Belize’s financial sector has been facing correspondent banking issues, even before discussions on the legalization of cannabis began. This is because many of the international banks in the Caribbean region are not prepared to pay the penalties attached to handling illegitimate money within such a small market. But, as more and more international banks limit their business with Caribbean countries like Belize, one of the nation’s major banks recently raised concerns over the potential negative impacts of a local marijuana industry on the already strained relations. As we have reported, this is one of the reasons why the Government of Belize has recently shelved the cannabis bill. Henry Charles Usher, the Minister of Constitutional and Political Reform spent some time discussing the topic this morning during his appearance on Open Your Eyes.

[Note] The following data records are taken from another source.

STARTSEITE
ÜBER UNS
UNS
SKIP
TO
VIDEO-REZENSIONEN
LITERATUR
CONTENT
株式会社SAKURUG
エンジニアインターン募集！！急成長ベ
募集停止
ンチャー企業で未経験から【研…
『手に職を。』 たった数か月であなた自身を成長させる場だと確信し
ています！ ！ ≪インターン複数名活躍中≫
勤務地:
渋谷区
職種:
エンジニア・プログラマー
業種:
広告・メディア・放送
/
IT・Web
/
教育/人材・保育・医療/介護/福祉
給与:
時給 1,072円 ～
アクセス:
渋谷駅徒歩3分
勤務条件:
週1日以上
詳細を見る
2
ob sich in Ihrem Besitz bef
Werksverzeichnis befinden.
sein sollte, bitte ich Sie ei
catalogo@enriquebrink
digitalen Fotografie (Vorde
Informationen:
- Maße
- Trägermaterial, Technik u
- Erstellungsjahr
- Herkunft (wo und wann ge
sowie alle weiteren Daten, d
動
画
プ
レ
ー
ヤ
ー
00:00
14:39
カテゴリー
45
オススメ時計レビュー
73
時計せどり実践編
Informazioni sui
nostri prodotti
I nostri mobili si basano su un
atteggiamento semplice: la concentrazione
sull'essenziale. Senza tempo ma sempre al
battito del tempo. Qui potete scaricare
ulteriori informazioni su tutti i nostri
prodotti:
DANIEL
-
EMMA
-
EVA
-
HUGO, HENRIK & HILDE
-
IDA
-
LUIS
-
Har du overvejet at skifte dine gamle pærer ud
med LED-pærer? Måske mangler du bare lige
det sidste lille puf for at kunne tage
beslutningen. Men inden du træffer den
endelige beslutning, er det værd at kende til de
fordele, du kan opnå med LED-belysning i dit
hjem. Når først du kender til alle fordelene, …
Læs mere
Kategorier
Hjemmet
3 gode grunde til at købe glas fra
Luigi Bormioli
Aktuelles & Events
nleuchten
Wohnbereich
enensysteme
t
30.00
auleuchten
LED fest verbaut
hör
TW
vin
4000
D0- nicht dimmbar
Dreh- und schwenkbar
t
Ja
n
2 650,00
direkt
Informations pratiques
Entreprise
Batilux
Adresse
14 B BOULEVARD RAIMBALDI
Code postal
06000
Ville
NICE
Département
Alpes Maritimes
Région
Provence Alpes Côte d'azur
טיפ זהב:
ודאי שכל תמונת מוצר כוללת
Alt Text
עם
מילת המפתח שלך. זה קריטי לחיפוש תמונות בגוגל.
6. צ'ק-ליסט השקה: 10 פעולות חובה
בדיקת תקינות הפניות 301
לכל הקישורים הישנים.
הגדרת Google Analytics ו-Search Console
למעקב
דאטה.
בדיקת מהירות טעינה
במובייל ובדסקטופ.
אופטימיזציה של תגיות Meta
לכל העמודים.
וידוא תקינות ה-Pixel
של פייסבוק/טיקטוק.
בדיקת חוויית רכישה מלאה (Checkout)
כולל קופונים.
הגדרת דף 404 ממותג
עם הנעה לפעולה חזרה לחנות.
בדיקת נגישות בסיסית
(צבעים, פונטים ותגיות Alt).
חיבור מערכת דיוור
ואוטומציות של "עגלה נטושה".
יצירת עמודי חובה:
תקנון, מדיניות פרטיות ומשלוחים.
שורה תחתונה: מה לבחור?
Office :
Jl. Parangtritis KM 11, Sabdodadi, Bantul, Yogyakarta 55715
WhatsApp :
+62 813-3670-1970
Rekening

Henry Charles Usher, Minister of Constitutional and Political Reform

“The issue of the banks really came to a fore front earlier this year in May when one of the major banks actually wrote in to Cabinet and said listen, we are trying to improve our correspondent banking relationship with some of our international banks. This is going to make it more difficult for us to do that. For the last few years, Belize has had a correspondent banking issue. It is not brought on by marijuana. Really, what brought it on was the de-risking by the Caribbean that was done by U.S. banks. What I mean by that, Belize is a small jurisdiction compared to other countries. International banks are saying that the penalties if we are banking monies if not legitimate are so high, and the business we get from Belize is not enough to cover that penalty, that we are just going to de-risk Belize. That is why you saw Scotia-Bank pull out. You saw other international banks say, well we are jeopardizing our domestic banking by having a correspondent banking relationship with a bank in Belize.”